Beside me, Diana crossed her arms and took on the hard, shrewd look so familiar to me from her mother. "It must have been one of them," she said. "You know it must have been one of those women who murdered her."

I felt a chill, despite the heat of the flames. I blinked at a sudden swirl of smoke and cinders and turned to look again at the burning pyre. The fire had consumed yet more of Cassandra, had taken another portion of her away from me, and I had missed it. I opened my eyes wide despite the burning smoke. I stared at the blackened remains upon the upright bier reduced now to a bed of glowing coals. The musicians played their shrill lament. The mourners raised their cry to heaven.

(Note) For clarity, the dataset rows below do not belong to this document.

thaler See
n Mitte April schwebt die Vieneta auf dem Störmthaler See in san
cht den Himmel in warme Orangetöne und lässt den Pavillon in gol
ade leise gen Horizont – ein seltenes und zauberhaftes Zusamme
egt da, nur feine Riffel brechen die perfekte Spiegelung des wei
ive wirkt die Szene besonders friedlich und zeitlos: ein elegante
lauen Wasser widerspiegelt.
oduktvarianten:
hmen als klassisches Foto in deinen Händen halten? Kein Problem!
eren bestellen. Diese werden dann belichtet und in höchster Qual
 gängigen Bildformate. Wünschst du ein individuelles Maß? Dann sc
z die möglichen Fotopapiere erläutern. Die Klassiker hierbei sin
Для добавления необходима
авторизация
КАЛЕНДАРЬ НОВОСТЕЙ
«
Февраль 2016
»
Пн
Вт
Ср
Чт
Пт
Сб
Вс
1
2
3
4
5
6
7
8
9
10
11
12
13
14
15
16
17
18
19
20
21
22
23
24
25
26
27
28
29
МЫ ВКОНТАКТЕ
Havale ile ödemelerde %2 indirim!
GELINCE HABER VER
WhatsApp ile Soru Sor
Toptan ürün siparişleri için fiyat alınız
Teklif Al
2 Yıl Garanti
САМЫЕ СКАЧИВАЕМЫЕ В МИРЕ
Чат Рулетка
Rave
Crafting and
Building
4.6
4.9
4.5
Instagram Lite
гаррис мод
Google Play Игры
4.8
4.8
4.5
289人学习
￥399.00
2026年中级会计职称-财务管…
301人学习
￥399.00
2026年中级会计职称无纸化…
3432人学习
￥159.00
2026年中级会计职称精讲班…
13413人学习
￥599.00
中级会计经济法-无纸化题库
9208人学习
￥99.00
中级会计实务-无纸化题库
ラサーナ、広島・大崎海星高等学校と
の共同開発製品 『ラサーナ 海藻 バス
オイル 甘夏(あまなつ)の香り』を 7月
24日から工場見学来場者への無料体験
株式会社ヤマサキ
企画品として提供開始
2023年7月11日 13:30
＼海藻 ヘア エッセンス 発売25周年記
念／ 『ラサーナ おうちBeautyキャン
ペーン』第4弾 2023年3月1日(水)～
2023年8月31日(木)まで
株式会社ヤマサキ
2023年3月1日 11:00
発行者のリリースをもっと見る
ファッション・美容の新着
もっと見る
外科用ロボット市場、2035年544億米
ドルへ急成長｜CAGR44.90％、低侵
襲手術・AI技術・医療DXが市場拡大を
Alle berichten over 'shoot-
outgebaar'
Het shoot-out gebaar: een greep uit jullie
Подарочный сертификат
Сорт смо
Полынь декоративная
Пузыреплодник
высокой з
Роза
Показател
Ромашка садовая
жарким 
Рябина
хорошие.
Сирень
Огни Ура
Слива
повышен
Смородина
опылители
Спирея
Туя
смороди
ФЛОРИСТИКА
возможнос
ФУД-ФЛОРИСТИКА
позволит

How long I stared at the flames, I don't know. But when I finally turned to look behind me again, all seven of the women with their litters and their entourages had vanished as if they had never been there.

II

The last time I saw Cassandra-truly saw her, looked into her eyes and beheld not just her mortal shell but the spirit that dwelled within-was on the day of her death.

It was shortly after noon on the Nones of Sextilis, a market day, or what passed for a market day in Rome in those times of shortage and mad inflation. Bethesda felt well enough to go out that day. I went along as well, as did Diana. My son-in-law, Davus, accompanied us. In those uncertain days, it was always wise to bring along a big, hulking fellow like Davus to play bodyguard.

We were on a quest for radishes. Bethesda, who had been ill for some time, had decided that radishes, and radishes only, would cure her.

We made our way from my house on the Palatine down to the market on the far side of the Capitoline, not far from the Tiber.